When you reach the line containing "X00089000D02*" in the entries below, start writing out each line exactly, and stop after the line containing "X00751000D01*".
════════════════
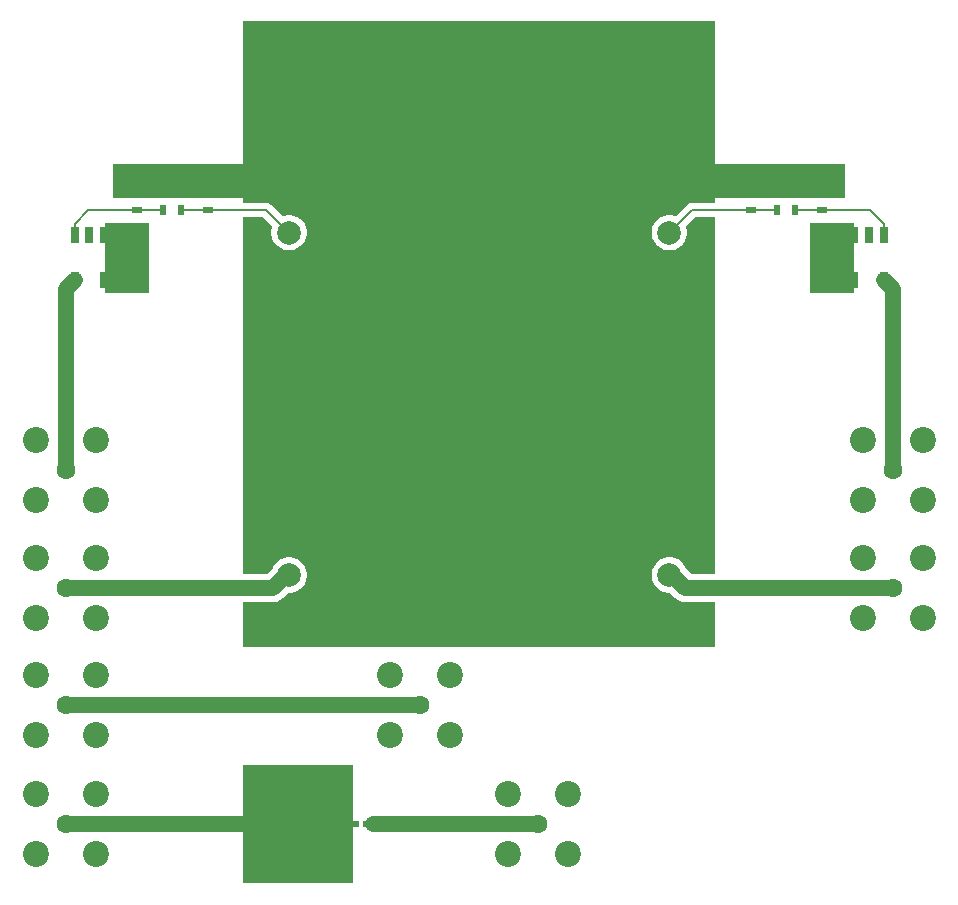
<source format=gtl>
G04*
G04 #@! TF.GenerationSoftware,Altium Limited,Altium Designer,21.9.1 (22)*
G04*
G04 Layer_Physical_Order=1*
G04 Layer_Color=255*
%FSAX44Y44*%
%MOMM*%
G71*
G04*
G04 #@! TF.SameCoordinates,DCF355C4-2513-4F3A-AF0F-06795686F610*
G04*
G04*
G04 #@! TF.FilePolarity,Positive*
G04*
G01*
G75*
%ADD13C,0.2000*%
%ADD23R,0.9500X0.6000*%
%ADD24R,0.7600X1.4000*%
%ADD25R,0.6000X0.9500*%
%ADD26R,0.5500X0.5500*%
%ADD27C,0.3000*%
%ADD28C,1.3870*%
%ADD29R,12.0000X3.0000*%
%ADD30R,3.7000X5.9000*%
%ADD31R,9.4000X10.0000*%
%ADD32C,2.0000*%
%ADD33C,2.2000*%
%ADD34C,1.6000*%
%ADD35C,0.7000*%
G36*
X00620000Y00596367D02*
X00600250D01*
X00597909Y00595902D01*
X00595924Y00594576D01*
X00586363Y00585014D01*
X00585375Y00585424D01*
X00582477Y00586000D01*
X00579523D01*
X00576625Y00585424D01*
X00573895Y00584293D01*
X00571438Y00582651D01*
X00569349Y00580562D01*
X00567707Y00578105D01*
X00566576Y00575375D01*
X00566000Y00572477D01*
Y00569523D01*
X00566576Y00566625D01*
X00567707Y00563895D01*
X00569349Y00561438D01*
X00571438Y00559349D01*
X00573895Y00557707D01*
X00576625Y00556576D01*
X00579523Y00556000D01*
X00582477D01*
X00585375Y00556576D01*
X00588105Y00557707D01*
X00590562Y00559349D01*
X00592651Y00561438D01*
X00594293Y00563895D01*
X00595424Y00566625D01*
X00596000Y00569523D01*
Y00572477D01*
X00595424Y00575375D01*
X00595014Y00576363D01*
X00602784Y00584132D01*
X00620000D01*
Y00282038D01*
X00599611D01*
X00594822Y00286827D01*
X00594293Y00288105D01*
X00592651Y00290562D01*
X00590562Y00292651D01*
X00588105Y00294293D01*
X00585375Y00295424D01*
X00582477Y00296000D01*
X00579523D01*
X00576625Y00295424D01*
X00573895Y00294293D01*
X00571438Y00292651D01*
X00569349Y00290562D01*
X00567707Y00288105D01*
X00566576Y00285375D01*
X00566000Y00282477D01*
Y00279523D01*
X00566576Y00276625D01*
X00567707Y00273895D01*
X00569349Y00271438D01*
X00571438Y00269349D01*
X00573895Y00267707D01*
X00576625Y00266576D01*
X00579523Y00266000D01*
X00581601D01*
X00586113Y00261488D01*
X00588606Y00259575D01*
X00591509Y00258372D01*
X00594625Y00257962D01*
X00620000D01*
Y00220000D01*
X00220000D01*
Y00257962D01*
X00245375D01*
X00248491Y00258372D01*
X00251394Y00259575D01*
X00253887Y00261488D01*
X00258399Y00266000D01*
X00260477D01*
X00263375Y00266576D01*
X00266105Y00267707D01*
X00268562Y00269349D01*
X00270651Y00271438D01*
X00272293Y00273895D01*
X00273424Y00276625D01*
X00274000Y00279523D01*
Y00282477D01*
X00273424Y00285375D01*
X00272293Y00288105D01*
X00270651Y00290562D01*
X00268562Y00292651D01*
X00266105Y00294293D01*
X00263375Y00295424D01*
X00260477Y00296000D01*
X00257523D01*
X00254625Y00295424D01*
X00251895Y00294293D01*
X00249438Y00292651D01*
X00247349Y00290562D01*
X00245707Y00288105D01*
X00245178Y00286827D01*
X00240389Y00282038D01*
X00220000D01*
Y00584132D01*
X00237216D01*
X00244986Y00576363D01*
X00244576Y00575375D01*
X00244000Y00572477D01*
Y00569523D01*
X00244576Y00566625D01*
X00245707Y00563895D01*
X00247349Y00561438D01*
X00249438Y00559349D01*
X00251895Y00557707D01*
X00254625Y00556576D01*
X00257523Y00556000D01*
X00260477D01*
X00263375Y00556576D01*
X00266105Y00557707D01*
X00268562Y00559349D01*
X00270651Y00561438D01*
X00272293Y00563895D01*
X00273424Y00566625D01*
X00274000Y00569523D01*
Y00572477D01*
X00273424Y00575375D01*
X00272293Y00578105D01*
X00270651Y00580562D01*
X00268562Y00582651D01*
X00266105Y00584293D01*
X00263375Y00585424D01*
X00260477Y00586000D01*
X00257523D01*
X00254625Y00585424D01*
X00253637Y00585014D01*
X00244076Y00594576D01*
X00242091Y00595902D01*
X00239750Y00596368D01*
X00220000D01*
Y00750000D01*
X00620000D01*
Y00596367D01*
D02*
G37*
D13*
X00077500Y00578500D02*
X00089000Y00590000D01*
X00077500Y00568700D02*
Y00578500D01*
X00130000Y00590000D02*
X00152250D01*
X00089000D02*
X00130000D01*
X00189750D02*
X00190000Y00590250D01*
X00167750Y00590000D02*
X00189750D01*
X00190000Y00590250D02*
X00239750D01*
X00259000Y00571000D01*
X00581000Y00571000D02*
X00600250Y00590250D01*
X00650000D01*
X00650250Y00590000D02*
X00672250D01*
X00650000Y00590250D02*
X00650250Y00590000D01*
X00710000D02*
X00751000D01*
X00687750D02*
X00710000D01*
X00762500Y00568700D02*
Y00578500D01*
X00751000Y00590000D02*
X00762500Y00578500D01*
D23*
X00130000Y00590250D02*
D03*
Y00605750D02*
D03*
X00650000Y00590250D02*
D03*
Y00605750D02*
D03*
X00190000Y00590250D02*
D03*
Y00605750D02*
D03*
X00710000Y00590250D02*
D03*
Y00605750D02*
D03*
D24*
X00762500Y00568700D02*
D03*
X00750000D02*
D03*
X00737500D02*
D03*
Y00531300D02*
D03*
X00762500D02*
D03*
X00102500Y00568700D02*
D03*
X00090000D02*
D03*
X00077500D02*
D03*
Y00531300D02*
D03*
X00102500D02*
D03*
D25*
X00672250Y00590000D02*
D03*
X00687750D02*
D03*
X00152250D02*
D03*
X00167750D02*
D03*
D26*
X00324500Y00070000D02*
D03*
X00315500D02*
D03*
D27*
X00300000D02*
X00315500D01*
X00104800Y00530000D02*
X00120000D01*
X00102500Y00531300D02*
X00104800Y00530000D01*
Y00570000D02*
X00120000D01*
X00102500Y00568700D02*
X00104800Y00570000D01*
X00735200Y00530000D02*
X00737500Y00531300D01*
X00720000Y00530000D02*
X00735200D01*
X00720000Y00570000D02*
X00735200D01*
X00737500Y00568700D01*
D28*
X00762500Y00530800D02*
Y00531300D01*
X00770000Y00370000D02*
Y00523300D01*
X00762500Y00530800D02*
X00770000Y00523300D01*
X00070000D02*
X00077500Y00530800D01*
X00070000Y00370000D02*
Y00523300D01*
X00077500Y00530800D02*
Y00531300D01*
X00583625Y00281000D02*
X00594625Y00270000D01*
X00770000D01*
X00581000Y00281000D02*
X00583625D01*
X00070000Y00270000D02*
X00245375D01*
X00256375Y00281000D01*
X00259000D01*
X00070000Y00070000D02*
X00246000D01*
X00247000Y00071000D01*
X00330000Y00070000D02*
X00470000D01*
X00070000Y00170800D02*
X00370000D01*
D29*
X00670000Y00615000D02*
D03*
X00170000Y00615000D02*
D03*
D30*
X00718500Y00549500D02*
D03*
X00121500D02*
D03*
D31*
X00267000Y00070000D02*
D03*
D32*
X00581000Y00571000D02*
D03*
Y00613000D02*
D03*
X00539000Y00571000D02*
D03*
X00301000D02*
D03*
X00259000Y00613000D02*
D03*
Y00571000D02*
D03*
X00581000Y00281000D02*
D03*
Y00323000D02*
D03*
X00539000Y00281000D02*
D03*
X00301000D02*
D03*
X00259000Y00323000D02*
D03*
Y00281000D02*
D03*
D33*
X00744600Y00395400D02*
D03*
X00795400D02*
D03*
Y00344600D02*
D03*
X00744600D02*
D03*
X00044600Y00395400D02*
D03*
X00095400D02*
D03*
Y00344600D02*
D03*
X00044600D02*
D03*
X00744600Y00295400D02*
D03*
X00795400D02*
D03*
Y00244600D02*
D03*
X00744600D02*
D03*
X00044600Y00095400D02*
D03*
X00095400D02*
D03*
Y00044600D02*
D03*
X00044600D02*
D03*
X00344600Y00196200D02*
D03*
X00395400D02*
D03*
Y00145400D02*
D03*
X00344600D02*
D03*
X00495400Y00044600D02*
D03*
X00444600D02*
D03*
Y00095400D02*
D03*
X00495400D02*
D03*
X00044600Y00295400D02*
D03*
X00095400D02*
D03*
Y00244600D02*
D03*
X00044600D02*
D03*
X00044600Y00196200D02*
D03*
X00095400D02*
D03*
Y00145400D02*
D03*
X00044600D02*
D03*
D34*
X00770000Y00370000D02*
D03*
X00070000D02*
D03*
X00770000Y00270000D02*
D03*
X00070000Y00070000D02*
D03*
X00370000Y00170800D02*
D03*
X00470000Y00070000D02*
D03*
X00070000Y00270000D02*
D03*
X00070000Y00170800D02*
D03*
D35*
X00720000Y00620000D02*
D03*
X00700000D02*
D03*
X00680000D02*
D03*
X00660000D02*
D03*
X00640000D02*
D03*
X00200000D02*
D03*
X00180000D02*
D03*
X00160000D02*
D03*
X00140000D02*
D03*
X00120000D02*
D03*
X00570000Y00590000D02*
D03*
X00450000Y00570000D02*
D03*
X00470000D02*
D03*
X00490000D02*
D03*
X00510000D02*
D03*
X00370000D02*
D03*
X00390000D02*
D03*
X00410000D02*
D03*
X00430000D02*
D03*
X00330000D02*
D03*
X00350000D02*
D03*
X00270000Y00590000D02*
D03*
X00230000Y00610000D02*
D03*
Y00570000D02*
D03*
X00610000D02*
D03*
Y00610000D02*
D03*
X00530000Y00590000D02*
D03*
X00550000D02*
D03*
X00530000Y00610000D02*
D03*
X00550000D02*
D03*
X00350000D02*
D03*
X00330000D02*
D03*
X00310000D02*
D03*
X00290000D02*
D03*
X00350000Y00590000D02*
D03*
X00330000D02*
D03*
X00310000D02*
D03*
X00290000D02*
D03*
X00430000Y00610000D02*
D03*
X00410000D02*
D03*
X00390000D02*
D03*
X00370000D02*
D03*
X00430000Y00590000D02*
D03*
X00410000D02*
D03*
X00390000D02*
D03*
X00370000D02*
D03*
X00510000Y00610000D02*
D03*
X00490000D02*
D03*
X00470000D02*
D03*
X00450000D02*
D03*
X00510000Y00590000D02*
D03*
X00490000D02*
D03*
X00470000D02*
D03*
X00450000D02*
D03*
X00610000Y00300000D02*
D03*
Y00320000D02*
D03*
X00230000Y00300000D02*
D03*
Y00320000D02*
D03*
X00290000Y00260000D02*
D03*
X00310000D02*
D03*
X00530000D02*
D03*
X00550000D02*
D03*
X00510000Y00280000D02*
D03*
Y00260000D02*
D03*
X00490000Y00280000D02*
D03*
Y00260000D02*
D03*
X00550000Y00320000D02*
D03*
Y00300000D02*
D03*
X00530000Y00320000D02*
D03*
Y00300000D02*
D03*
X00410000Y00260000D02*
D03*
X00430000D02*
D03*
X00450000D02*
D03*
X00470000D02*
D03*
X00410000Y00280000D02*
D03*
X00430000D02*
D03*
X00450000D02*
D03*
X00470000D02*
D03*
X00330000Y00260000D02*
D03*
X00350000D02*
D03*
X00370000D02*
D03*
X00390000D02*
D03*
X00330000Y00280000D02*
D03*
X00350000D02*
D03*
X00370000D02*
D03*
X00390000D02*
D03*
X00450000Y00300000D02*
D03*
X00470000D02*
D03*
X00490000D02*
D03*
X00510000D02*
D03*
X00450000Y00320000D02*
D03*
X00470000D02*
D03*
X00490000D02*
D03*
X00510000D02*
D03*
X00370000Y00300000D02*
D03*
X00390000D02*
D03*
X00410000D02*
D03*
X00430000D02*
D03*
X00370000Y00320000D02*
D03*
X00390000D02*
D03*
X00410000D02*
D03*
X00430000D02*
D03*
X00290000Y00300000D02*
D03*
X00310000D02*
D03*
X00330000D02*
D03*
X00350000D02*
D03*
X00290000Y00320000D02*
D03*
X00310000D02*
D03*
X00330000D02*
D03*
X00350000D02*
D03*
X00230000Y00730000D02*
D03*
X00250000D02*
D03*
X00270000D02*
D03*
X00290000D02*
D03*
X00310000D02*
D03*
X00410000D02*
D03*
X00390000D02*
D03*
X00370000D02*
D03*
X00350000D02*
D03*
X00330000D02*
D03*
X00530000D02*
D03*
X00550000D02*
D03*
X00570000D02*
D03*
X00590000D02*
D03*
X00610000D02*
D03*
X00510000D02*
D03*
X00490000D02*
D03*
X00470000D02*
D03*
X00450000D02*
D03*
X00430000D02*
D03*
X00230000Y00710000D02*
D03*
X00250000D02*
D03*
X00270000D02*
D03*
X00290000D02*
D03*
X00310000D02*
D03*
X00410000D02*
D03*
X00390000D02*
D03*
X00370000D02*
D03*
X00350000D02*
D03*
X00330000D02*
D03*
X00530000D02*
D03*
X00550000D02*
D03*
X00570000D02*
D03*
X00590000D02*
D03*
X00610000D02*
D03*
X00510000D02*
D03*
X00490000D02*
D03*
X00470000D02*
D03*
X00450000D02*
D03*
X00430000D02*
D03*
X00230000Y00690000D02*
D03*
X00250000D02*
D03*
X00270000D02*
D03*
X00290000D02*
D03*
X00310000D02*
D03*
X00410000D02*
D03*
X00390000D02*
D03*
X00370000D02*
D03*
X00350000D02*
D03*
X00330000D02*
D03*
X00530000D02*
D03*
X00550000D02*
D03*
X00570000D02*
D03*
X00590000D02*
D03*
X00610000D02*
D03*
X00510000D02*
D03*
X00490000D02*
D03*
X00470000D02*
D03*
X00450000D02*
D03*
X00430000D02*
D03*
X00230000Y00670000D02*
D03*
X00250000D02*
D03*
X00270000D02*
D03*
X00290000D02*
D03*
X00310000D02*
D03*
X00410000D02*
D03*
X00390000D02*
D03*
X00370000D02*
D03*
X00350000D02*
D03*
X00330000D02*
D03*
X00530000D02*
D03*
X00550000D02*
D03*
X00570000D02*
D03*
X00590000D02*
D03*
X00610000D02*
D03*
X00510000D02*
D03*
X00490000D02*
D03*
X00470000D02*
D03*
X00450000D02*
D03*
X00430000D02*
D03*
X00230000Y00650000D02*
D03*
X00250000D02*
D03*
X00270000D02*
D03*
X00290000D02*
D03*
X00310000D02*
D03*
X00410000D02*
D03*
X00390000D02*
D03*
X00370000D02*
D03*
X00350000D02*
D03*
X00330000D02*
D03*
X00530000D02*
D03*
X00550000D02*
D03*
X00570000D02*
D03*
X00590000D02*
D03*
X00610000D02*
D03*
X00510000D02*
D03*
X00490000D02*
D03*
X00470000D02*
D03*
X00450000D02*
D03*
X00430000D02*
D03*
X00230000Y00630000D02*
D03*
X00250000D02*
D03*
X00270000D02*
D03*
X00290000D02*
D03*
X00310000D02*
D03*
X00410000D02*
D03*
X00390000D02*
D03*
X00370000D02*
D03*
X00350000D02*
D03*
X00330000D02*
D03*
X00530000D02*
D03*
X00550000D02*
D03*
X00570000D02*
D03*
X00590000D02*
D03*
X00610000D02*
D03*
X00510000D02*
D03*
X00490000D02*
D03*
X00470000D02*
D03*
X00450000D02*
D03*
X00430000D02*
D03*
X00230000Y00550000D02*
D03*
X00250000D02*
D03*
X00270000D02*
D03*
X00290000D02*
D03*
X00310000D02*
D03*
X00410000D02*
D03*
X00390000D02*
D03*
X00370000D02*
D03*
X00350000D02*
D03*
X00330000D02*
D03*
X00530000D02*
D03*
X00550000D02*
D03*
X00570000D02*
D03*
X00590000D02*
D03*
X00610000D02*
D03*
X00510000D02*
D03*
X00490000D02*
D03*
X00470000D02*
D03*
X00450000D02*
D03*
X00430000D02*
D03*
X00230000Y00530000D02*
D03*
X00250000D02*
D03*
X00270000D02*
D03*
X00290000D02*
D03*
X00310000D02*
D03*
X00410000D02*
D03*
X00390000D02*
D03*
X00370000D02*
D03*
X00350000D02*
D03*
X00330000D02*
D03*
X00530000D02*
D03*
X00550000D02*
D03*
X00570000D02*
D03*
X00590000D02*
D03*
X00610000D02*
D03*
X00510000D02*
D03*
X00490000D02*
D03*
X00470000D02*
D03*
X00450000D02*
D03*
X00430000D02*
D03*
X00230000Y00500000D02*
D03*
X00250000D02*
D03*
X00270000D02*
D03*
X00290000D02*
D03*
X00310000D02*
D03*
X00410000D02*
D03*
X00390000D02*
D03*
X00370000D02*
D03*
X00350000D02*
D03*
X00330000D02*
D03*
X00530000D02*
D03*
X00550000D02*
D03*
X00570000D02*
D03*
X00590000D02*
D03*
X00610000D02*
D03*
X00510000D02*
D03*
X00490000D02*
D03*
X00470000D02*
D03*
X00450000D02*
D03*
X00430000D02*
D03*
X00230000Y00480000D02*
D03*
X00250000D02*
D03*
X00270000D02*
D03*
X00290000D02*
D03*
X00310000D02*
D03*
X00410000D02*
D03*
X00390000D02*
D03*
X00370000D02*
D03*
X00350000D02*
D03*
X00330000D02*
D03*
X00530000D02*
D03*
X00550000D02*
D03*
X00570000D02*
D03*
X00590000D02*
D03*
X00610000D02*
D03*
X00510000D02*
D03*
X00490000D02*
D03*
X00470000D02*
D03*
X00450000D02*
D03*
X00430000D02*
D03*
X00230000Y00460000D02*
D03*
X00250000D02*
D03*
X00270000D02*
D03*
X00290000D02*
D03*
X00310000D02*
D03*
X00410000D02*
D03*
X00390000D02*
D03*
X00370000D02*
D03*
X00350000D02*
D03*
X00330000D02*
D03*
X00530000D02*
D03*
X00550000D02*
D03*
X00570000D02*
D03*
X00590000D02*
D03*
X00610000D02*
D03*
X00510000D02*
D03*
X00490000D02*
D03*
X00470000D02*
D03*
X00450000D02*
D03*
X00430000D02*
D03*
X00230000Y00440000D02*
D03*
X00250000D02*
D03*
X00270000D02*
D03*
X00290000D02*
D03*
X00310000D02*
D03*
X00410000D02*
D03*
X00390000D02*
D03*
X00370000D02*
D03*
X00350000D02*
D03*
X00330000D02*
D03*
X00530000D02*
D03*
X00550000D02*
D03*
X00570000D02*
D03*
X00590000D02*
D03*
X00610000D02*
D03*
X00510000D02*
D03*
X00490000D02*
D03*
X00470000D02*
D03*
X00450000D02*
D03*
X00430000D02*
D03*
X00230000Y00420000D02*
D03*
X00250000D02*
D03*
X00270000D02*
D03*
X00290000D02*
D03*
X00310000D02*
D03*
X00410000D02*
D03*
X00390000D02*
D03*
X00370000D02*
D03*
X00350000D02*
D03*
X00330000D02*
D03*
X00530000D02*
D03*
X00550000D02*
D03*
X00570000D02*
D03*
X00590000D02*
D03*
X00610000D02*
D03*
X00510000D02*
D03*
X00490000D02*
D03*
X00470000D02*
D03*
X00450000D02*
D03*
X00430000D02*
D03*
X00230000Y00400000D02*
D03*
X00250000D02*
D03*
X00270000D02*
D03*
X00290000D02*
D03*
X00310000D02*
D03*
X00410000D02*
D03*
X00390000D02*
D03*
X00370000D02*
D03*
X00350000D02*
D03*
X00330000D02*
D03*
X00530000D02*
D03*
X00550000D02*
D03*
X00570000D02*
D03*
X00590000D02*
D03*
X00610000D02*
D03*
X00510000D02*
D03*
X00490000D02*
D03*
X00470000D02*
D03*
X00450000D02*
D03*
X00430000D02*
D03*
X00230000Y00380000D02*
D03*
X00250000D02*
D03*
X00270000D02*
D03*
X00290000D02*
D03*
X00310000D02*
D03*
X00410000D02*
D03*
X00390000D02*
D03*
X00370000D02*
D03*
X00350000D02*
D03*
X00330000D02*
D03*
X00530000D02*
D03*
X00550000D02*
D03*
X00570000D02*
D03*
X00590000D02*
D03*
X00610000D02*
D03*
X00510000D02*
D03*
X00490000D02*
D03*
X00470000D02*
D03*
X00450000D02*
D03*
X00430000D02*
D03*
X00230000Y00360000D02*
D03*
X00250000D02*
D03*
X00270000D02*
D03*
X00290000D02*
D03*
X00310000D02*
D03*
X00410000D02*
D03*
X00390000D02*
D03*
X00370000D02*
D03*
X00350000D02*
D03*
X00330000D02*
D03*
X00530000D02*
D03*
X00550000D02*
D03*
X00570000D02*
D03*
X00590000D02*
D03*
X00610000D02*
D03*
X00510000D02*
D03*
X00490000D02*
D03*
X00470000D02*
D03*
X00450000D02*
D03*
X00430000D02*
D03*
X00230000Y00340000D02*
D03*
X00250000D02*
D03*
X00270000D02*
D03*
X00290000D02*
D03*
X00310000D02*
D03*
X00410000D02*
D03*
X00390000D02*
D03*
X00370000D02*
D03*
X00350000D02*
D03*
X00330000D02*
D03*
X00530000D02*
D03*
X00550000D02*
D03*
X00570000D02*
D03*
X00590000D02*
D03*
X00610000D02*
D03*
X00510000D02*
D03*
X00490000D02*
D03*
X00470000D02*
D03*
X00450000D02*
D03*
X00430000D02*
D03*
Y00240000D02*
D03*
X00450000D02*
D03*
X00470000D02*
D03*
X00490000D02*
D03*
X00510000D02*
D03*
X00610000D02*
D03*
X00590000D02*
D03*
X00570000D02*
D03*
X00550000D02*
D03*
X00530000D02*
D03*
X00330000D02*
D03*
X00350000D02*
D03*
X00370000D02*
D03*
X00390000D02*
D03*
X00410000D02*
D03*
X00310000D02*
D03*
X00290000D02*
D03*
X00270000D02*
D03*
X00250000D02*
D03*
X00230000D02*
D03*
X00110000Y00550000D02*
D03*
X00120000D02*
D03*
Y00560000D02*
D03*
Y00570000D02*
D03*
Y00540000D02*
D03*
Y00530000D02*
D03*
X00130000D02*
D03*
Y00550000D02*
D03*
Y00570000D02*
D03*
Y00560000D02*
D03*
Y00540000D02*
D03*
X00710000D02*
D03*
Y00560000D02*
D03*
Y00570000D02*
D03*
Y00550000D02*
D03*
Y00530000D02*
D03*
X00720000D02*
D03*
Y00540000D02*
D03*
Y00570000D02*
D03*
Y00560000D02*
D03*
Y00550000D02*
D03*
X00730000D02*
D03*
X00310000Y00060000D02*
D03*
Y00030000D02*
D03*
Y00040000D02*
D03*
Y00050000D02*
D03*
X00300000Y00070000D02*
D03*
Y00080000D02*
D03*
Y00090000D02*
D03*
Y00100000D02*
D03*
Y00060000D02*
D03*
Y00050000D02*
D03*
Y00040000D02*
D03*
Y00030000D02*
D03*
X00290000Y00070000D02*
D03*
Y00080000D02*
D03*
Y00090000D02*
D03*
Y00100000D02*
D03*
Y00060000D02*
D03*
Y00050000D02*
D03*
Y00040000D02*
D03*
Y00030000D02*
D03*
X00280000Y00070000D02*
D03*
Y00080000D02*
D03*
Y00090000D02*
D03*
Y00100000D02*
D03*
Y00060000D02*
D03*
Y00050000D02*
D03*
Y00040000D02*
D03*
Y00030000D02*
D03*
X00270000Y00070000D02*
D03*
Y00080000D02*
D03*
Y00090000D02*
D03*
Y00100000D02*
D03*
Y00060000D02*
D03*
Y00050000D02*
D03*
Y00040000D02*
D03*
Y00030000D02*
D03*
X00260000Y00070000D02*
D03*
Y00080000D02*
D03*
Y00090000D02*
D03*
Y00100000D02*
D03*
Y00060000D02*
D03*
Y00050000D02*
D03*
Y00040000D02*
D03*
Y00030000D02*
D03*
X00250000Y00070000D02*
D03*
Y00080000D02*
D03*
Y00090000D02*
D03*
Y00100000D02*
D03*
Y00060000D02*
D03*
Y00050000D02*
D03*
Y00040000D02*
D03*
Y00030000D02*
D03*
X00240000Y00070000D02*
D03*
Y00080000D02*
D03*
Y00090000D02*
D03*
Y00100000D02*
D03*
Y00060000D02*
D03*
Y00050000D02*
D03*
Y00040000D02*
D03*
Y00030000D02*
D03*
X00230000D02*
D03*
Y00040000D02*
D03*
Y00050000D02*
D03*
Y00060000D02*
D03*
X00310000Y00100000D02*
D03*
Y00090000D02*
D03*
Y00080000D02*
D03*
Y00110000D02*
D03*
X00290000D02*
D03*
X00300000D02*
D03*
X00270000D02*
D03*
X00280000D02*
D03*
X00260000D02*
D03*
X00250000D02*
D03*
X00240000D02*
D03*
X00230000D02*
D03*
Y00100000D02*
D03*
Y00090000D02*
D03*
Y00080000D02*
D03*
Y00070000D02*
D03*
M02*

</source>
════════════════
Solution to this exercise
X00089000D02*
X00130000D01*
X00189750D02*
X00190000Y00590250D01*
X00167750Y00590000D02*
X00189750D01*
X00190000Y00590250D02*
X00239750D01*
X00259000Y00571000D01*
X00581000Y00571000D02*
X00600250Y00590250D01*
X00650000D01*
X00650250Y00590000D02*
X00672250D01*
X00650000Y00590250D02*
X00650250Y00590000D01*
X00710000D02*
X00751000D01*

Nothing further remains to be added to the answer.